Could you copy each of the lines below word for word, changing nothing?
[Begin LISTED ENTRIES]
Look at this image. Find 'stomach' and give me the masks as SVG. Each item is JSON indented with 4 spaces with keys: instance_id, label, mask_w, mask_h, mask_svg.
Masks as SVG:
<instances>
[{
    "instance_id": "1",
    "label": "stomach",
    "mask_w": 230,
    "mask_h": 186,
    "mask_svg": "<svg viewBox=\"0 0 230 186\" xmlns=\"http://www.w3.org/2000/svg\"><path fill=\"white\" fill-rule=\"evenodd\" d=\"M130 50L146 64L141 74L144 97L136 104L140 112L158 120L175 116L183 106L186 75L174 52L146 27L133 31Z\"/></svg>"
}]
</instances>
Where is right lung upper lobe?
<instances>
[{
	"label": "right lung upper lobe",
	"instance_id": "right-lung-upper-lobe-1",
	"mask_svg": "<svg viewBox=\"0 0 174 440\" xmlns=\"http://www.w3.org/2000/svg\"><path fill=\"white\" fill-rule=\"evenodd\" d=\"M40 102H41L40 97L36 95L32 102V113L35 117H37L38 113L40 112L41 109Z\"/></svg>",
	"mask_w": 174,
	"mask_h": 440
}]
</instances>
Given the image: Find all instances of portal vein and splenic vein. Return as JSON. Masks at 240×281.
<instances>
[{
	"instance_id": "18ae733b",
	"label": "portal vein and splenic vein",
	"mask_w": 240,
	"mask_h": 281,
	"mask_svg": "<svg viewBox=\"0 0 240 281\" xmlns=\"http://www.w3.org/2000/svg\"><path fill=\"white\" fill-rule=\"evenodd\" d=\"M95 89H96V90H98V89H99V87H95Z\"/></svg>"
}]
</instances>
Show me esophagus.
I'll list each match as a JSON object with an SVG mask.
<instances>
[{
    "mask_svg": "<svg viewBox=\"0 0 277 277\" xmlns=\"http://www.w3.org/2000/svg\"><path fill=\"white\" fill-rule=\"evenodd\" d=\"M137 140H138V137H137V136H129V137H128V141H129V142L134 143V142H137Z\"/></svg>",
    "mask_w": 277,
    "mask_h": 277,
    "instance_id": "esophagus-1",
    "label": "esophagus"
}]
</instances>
[End LISTED ENTRIES]
— ANSWER TO THE TASK —
Look at this image. Find 'stomach' and give me the masks as SVG. Each item is JSON indented with 4 spaces with keys: instance_id, label, mask_w, mask_h, mask_svg.
Masks as SVG:
<instances>
[{
    "instance_id": "1",
    "label": "stomach",
    "mask_w": 230,
    "mask_h": 186,
    "mask_svg": "<svg viewBox=\"0 0 230 186\" xmlns=\"http://www.w3.org/2000/svg\"><path fill=\"white\" fill-rule=\"evenodd\" d=\"M130 50L146 64L141 74L144 97L136 104L140 112L158 120L175 116L183 106L186 75L174 52L146 27L133 31Z\"/></svg>"
}]
</instances>
Where is right lung upper lobe?
<instances>
[{
	"label": "right lung upper lobe",
	"instance_id": "right-lung-upper-lobe-1",
	"mask_svg": "<svg viewBox=\"0 0 174 440\" xmlns=\"http://www.w3.org/2000/svg\"><path fill=\"white\" fill-rule=\"evenodd\" d=\"M40 102H41L40 97L36 95L32 102V113L35 117H37L38 113L40 112L41 109Z\"/></svg>",
	"mask_w": 174,
	"mask_h": 440
}]
</instances>
Given the image: Find all instances of portal vein and splenic vein. Return as JSON. Masks at 240×281.
<instances>
[{
	"instance_id": "18ae733b",
	"label": "portal vein and splenic vein",
	"mask_w": 240,
	"mask_h": 281,
	"mask_svg": "<svg viewBox=\"0 0 240 281\" xmlns=\"http://www.w3.org/2000/svg\"><path fill=\"white\" fill-rule=\"evenodd\" d=\"M95 89H96V90H98V89H99V87H95Z\"/></svg>"
}]
</instances>
Show me esophagus.
I'll list each match as a JSON object with an SVG mask.
<instances>
[{
    "mask_svg": "<svg viewBox=\"0 0 277 277\" xmlns=\"http://www.w3.org/2000/svg\"><path fill=\"white\" fill-rule=\"evenodd\" d=\"M137 140H138V137H137V136H129V137H128V141H129V142L134 143V142H137Z\"/></svg>",
    "mask_w": 277,
    "mask_h": 277,
    "instance_id": "esophagus-1",
    "label": "esophagus"
}]
</instances>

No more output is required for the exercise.